Let’s start with winning a one-off lump sum payment. For Services Australia purposes, if you receive a lump sum through winnings or gambling, it is not treated as income. However, it may still affect your rate of pension, depending on what you do with it.
For example, if your winnings mean you now have over a million dollars in the bank, then your new bank balance combined with your other assets would almost certainly push you over the asset limit and your pension would cease. If you won $15,000, the increase to your total assets would be smaller and it may not affect your pension rate at all.
Read: Income and asset tests
What you do with the winnings also has a bearing on how they could affect your pension. For example, if the $15,000 was used to clear a credit card debt or pay down the mortgage on your principal home, then it would cease to be an assessable asset the moment it was put on your card or mortgage. If the funds stay in your bank account, or you move them to another investment, then it would be added to your existing financial assets and deemed. If you buy a new car, the car will be assessed as an asset.
If you choose to pass some or all of the winnings on to someone else (for example your children or a charity), that’s treated as a gift under our gifting rules.

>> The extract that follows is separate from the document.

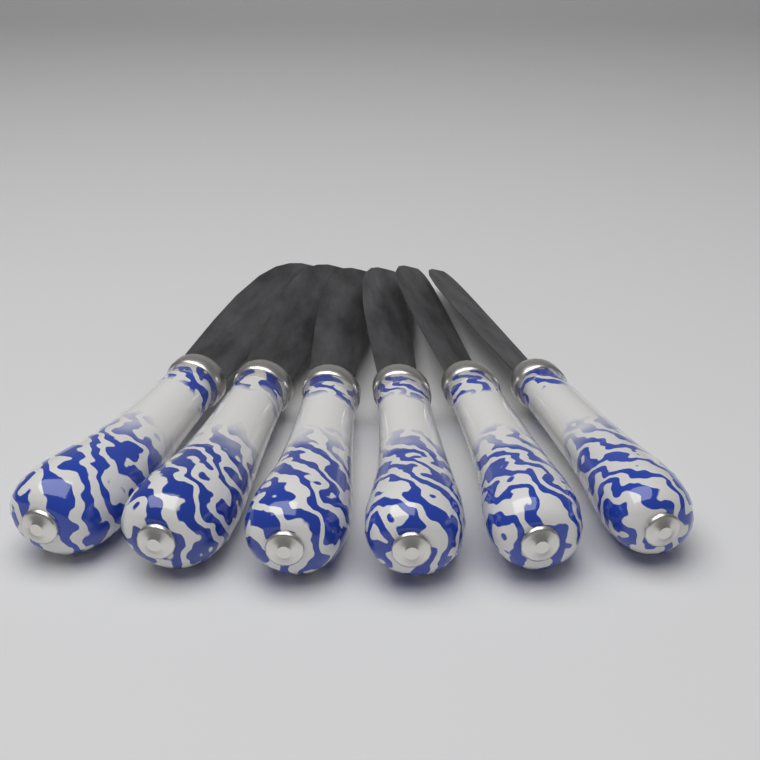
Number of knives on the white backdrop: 6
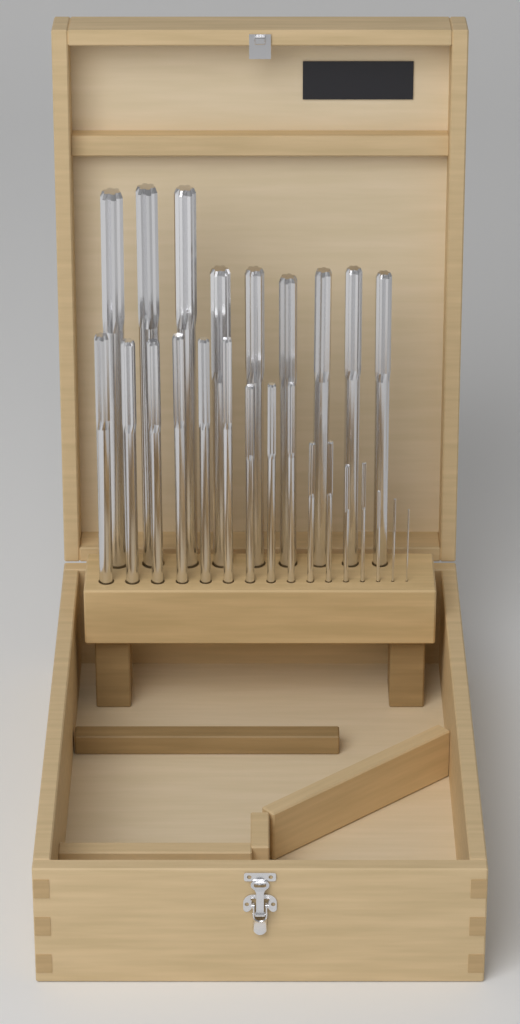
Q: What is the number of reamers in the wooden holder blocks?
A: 25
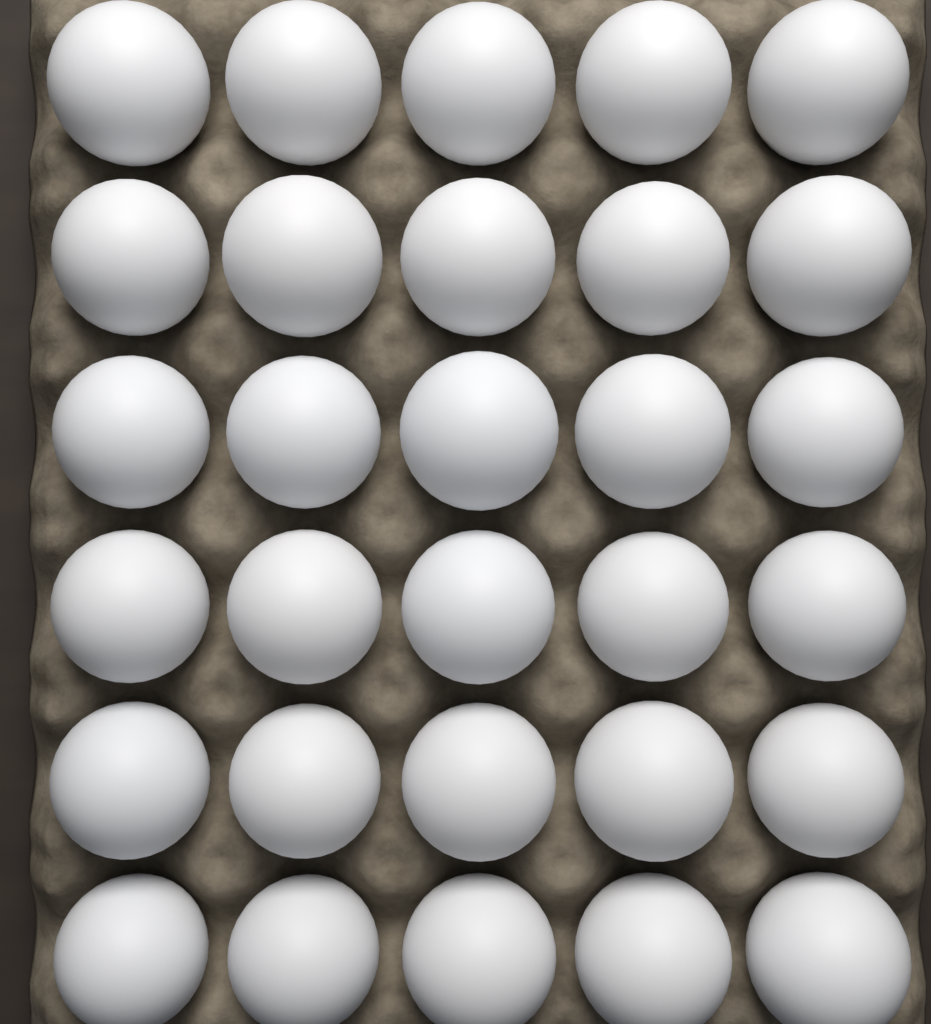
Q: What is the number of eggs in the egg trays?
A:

The other type of winnings, known as set for life, is where you get a regular amount for a set period (such as $20,000 a month for 20 years). Services Australia treats these types of periodic payment as income. The income amount is assessed each time it is paid for the duration of the winnings. For example, if the first payment is received on 1 October 2020 and is paid at $20,000 each month for 10 years, income of $20,000 would be assessed as monthly income from 1 October 2020 until 30 September 2030, inclusive. With winnings of that amount, your income would be too high to receive an Age Pension.
It’s important to remember that if you do receive winnings, either as a lump sum or periodic payments, you need to let Services Australia know. You can tell us about your changes online, using your Centrelink account through myGov or on your Express Plus Centrelink app. You can also call us on 132 300 and talk to a Financial Information Service officer.
Thanks for the question Margaret and good luck to you!
See you next month.
Hank Jongen is general manager of Services Australia.